(Stored data entries)

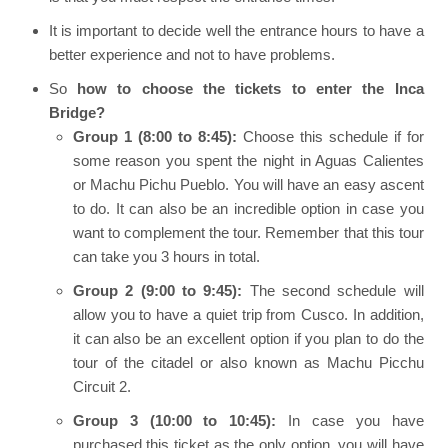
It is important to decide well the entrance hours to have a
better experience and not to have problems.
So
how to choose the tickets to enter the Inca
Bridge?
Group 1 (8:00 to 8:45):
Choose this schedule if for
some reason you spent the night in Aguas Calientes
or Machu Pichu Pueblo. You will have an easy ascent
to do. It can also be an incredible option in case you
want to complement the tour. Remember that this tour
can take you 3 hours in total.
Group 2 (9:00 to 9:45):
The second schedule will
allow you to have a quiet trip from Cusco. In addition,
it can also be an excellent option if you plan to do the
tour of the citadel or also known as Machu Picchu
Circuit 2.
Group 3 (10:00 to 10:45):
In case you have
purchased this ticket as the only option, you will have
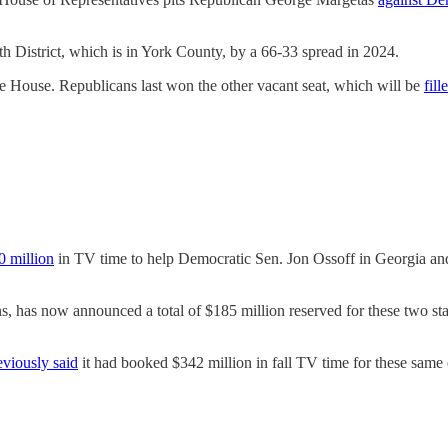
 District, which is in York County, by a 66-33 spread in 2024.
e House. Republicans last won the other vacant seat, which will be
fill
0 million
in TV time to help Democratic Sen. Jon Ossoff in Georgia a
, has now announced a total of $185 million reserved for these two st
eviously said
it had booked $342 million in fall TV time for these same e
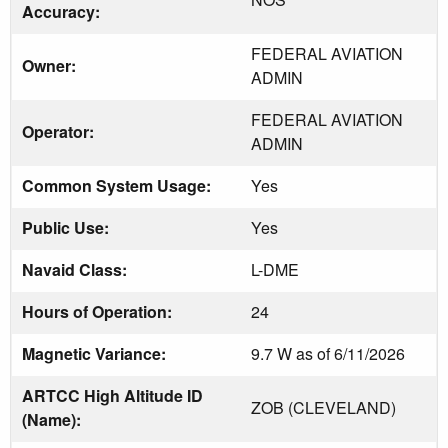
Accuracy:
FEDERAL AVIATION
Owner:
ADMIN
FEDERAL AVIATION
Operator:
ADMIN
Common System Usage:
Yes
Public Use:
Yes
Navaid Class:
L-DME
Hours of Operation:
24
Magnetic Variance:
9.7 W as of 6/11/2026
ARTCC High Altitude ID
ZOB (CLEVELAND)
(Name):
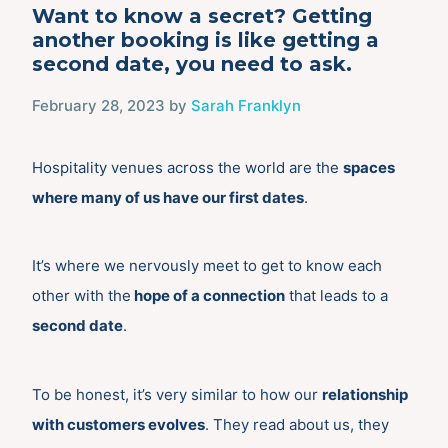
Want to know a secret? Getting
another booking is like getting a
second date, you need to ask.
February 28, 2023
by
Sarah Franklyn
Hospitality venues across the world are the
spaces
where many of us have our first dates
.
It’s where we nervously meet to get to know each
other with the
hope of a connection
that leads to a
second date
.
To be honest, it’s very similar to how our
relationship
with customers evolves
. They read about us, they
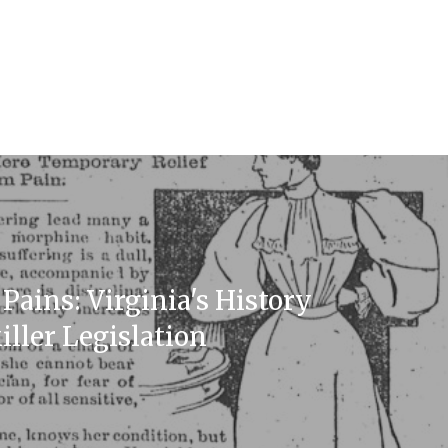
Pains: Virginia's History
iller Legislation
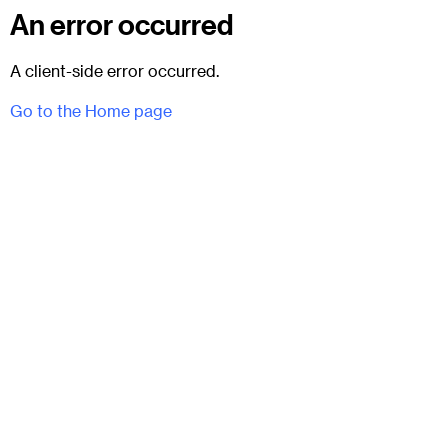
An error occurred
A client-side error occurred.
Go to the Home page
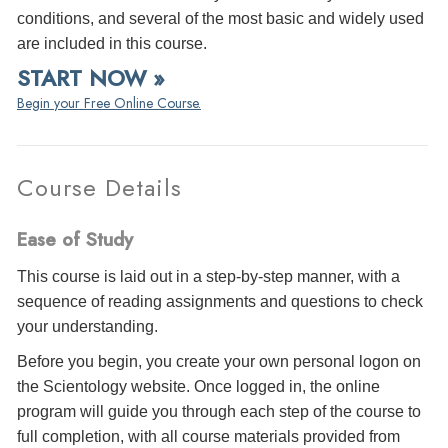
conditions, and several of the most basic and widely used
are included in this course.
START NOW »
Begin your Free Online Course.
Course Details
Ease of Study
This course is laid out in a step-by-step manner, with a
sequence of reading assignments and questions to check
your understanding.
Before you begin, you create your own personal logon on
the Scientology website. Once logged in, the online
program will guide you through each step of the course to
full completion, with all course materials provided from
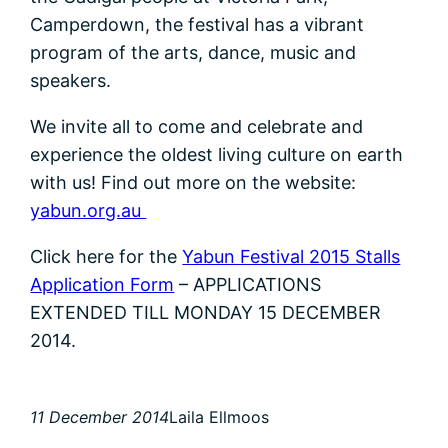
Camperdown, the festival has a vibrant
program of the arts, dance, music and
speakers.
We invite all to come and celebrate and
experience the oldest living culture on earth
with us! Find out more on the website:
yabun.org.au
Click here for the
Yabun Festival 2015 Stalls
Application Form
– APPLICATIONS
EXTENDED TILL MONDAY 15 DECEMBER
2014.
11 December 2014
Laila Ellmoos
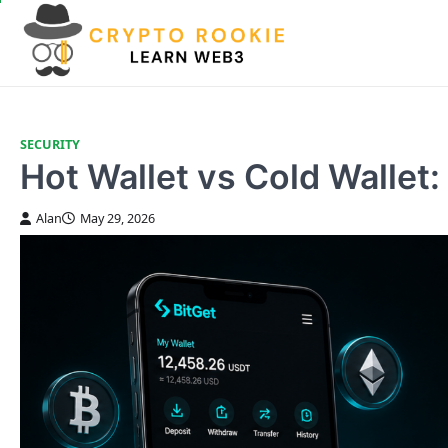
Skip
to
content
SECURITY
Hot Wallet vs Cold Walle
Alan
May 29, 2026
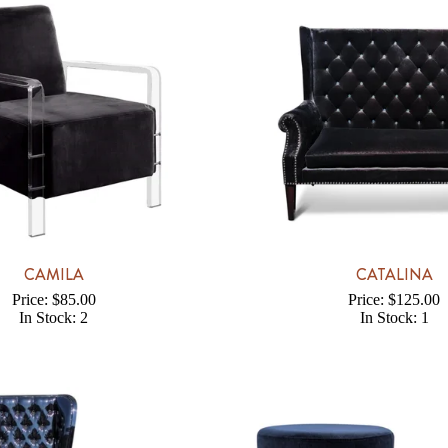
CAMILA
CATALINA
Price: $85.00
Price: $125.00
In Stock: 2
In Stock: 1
* * *
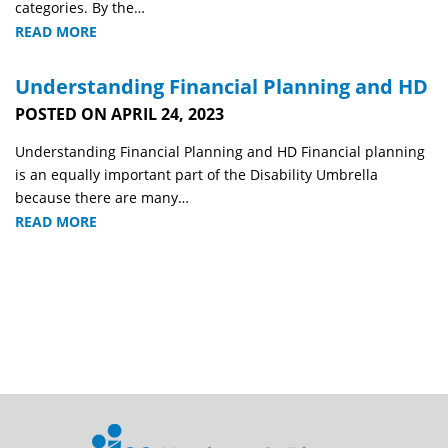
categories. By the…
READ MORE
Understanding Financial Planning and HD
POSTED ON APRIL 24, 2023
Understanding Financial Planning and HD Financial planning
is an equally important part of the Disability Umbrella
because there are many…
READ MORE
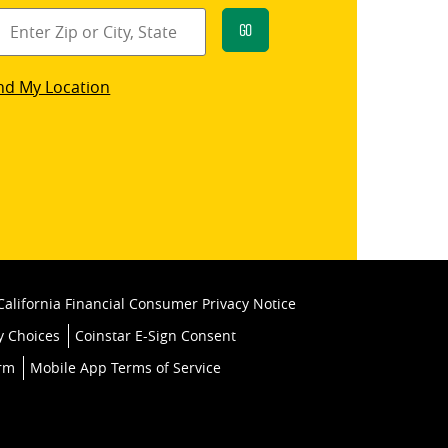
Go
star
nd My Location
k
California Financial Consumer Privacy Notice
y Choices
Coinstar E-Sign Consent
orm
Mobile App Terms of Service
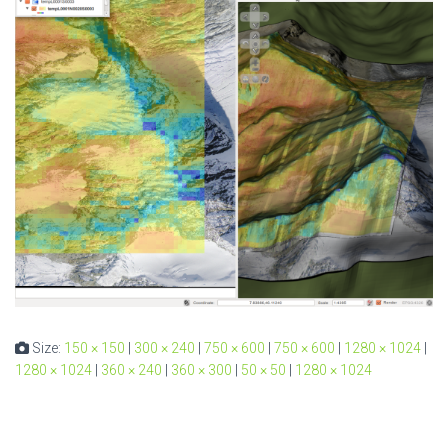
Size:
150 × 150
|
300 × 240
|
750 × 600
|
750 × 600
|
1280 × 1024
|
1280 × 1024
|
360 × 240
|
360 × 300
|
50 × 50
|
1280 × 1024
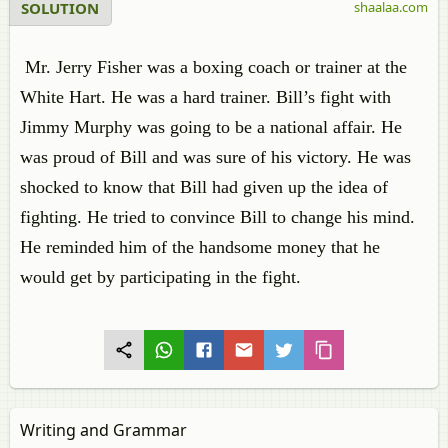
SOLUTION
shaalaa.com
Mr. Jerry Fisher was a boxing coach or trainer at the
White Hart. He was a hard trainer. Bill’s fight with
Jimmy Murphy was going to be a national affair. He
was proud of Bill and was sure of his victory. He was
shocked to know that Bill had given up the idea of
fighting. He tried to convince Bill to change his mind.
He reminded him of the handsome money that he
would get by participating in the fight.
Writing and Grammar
--
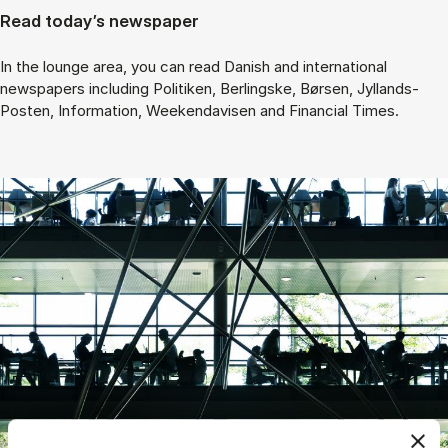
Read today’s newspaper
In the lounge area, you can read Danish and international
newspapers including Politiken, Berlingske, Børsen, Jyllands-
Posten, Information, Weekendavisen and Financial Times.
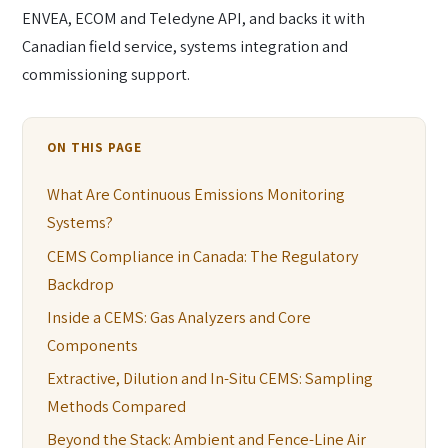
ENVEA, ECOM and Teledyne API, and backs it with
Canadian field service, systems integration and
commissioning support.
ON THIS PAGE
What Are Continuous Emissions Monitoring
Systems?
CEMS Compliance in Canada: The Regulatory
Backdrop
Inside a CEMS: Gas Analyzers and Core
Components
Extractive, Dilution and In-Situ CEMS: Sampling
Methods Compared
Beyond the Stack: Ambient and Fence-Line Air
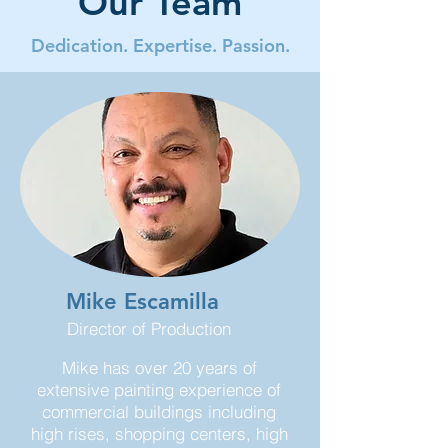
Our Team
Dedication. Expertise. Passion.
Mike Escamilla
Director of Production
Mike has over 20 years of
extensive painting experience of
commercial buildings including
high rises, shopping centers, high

* [Work required]: Above are the records. Copy every line in them holding "trainer".

* [Result of this exercise]:
Mr. Jerry Fisher was a boxing coach or trainer at the
White Hart. He was a hard trainer. Bill’s fight with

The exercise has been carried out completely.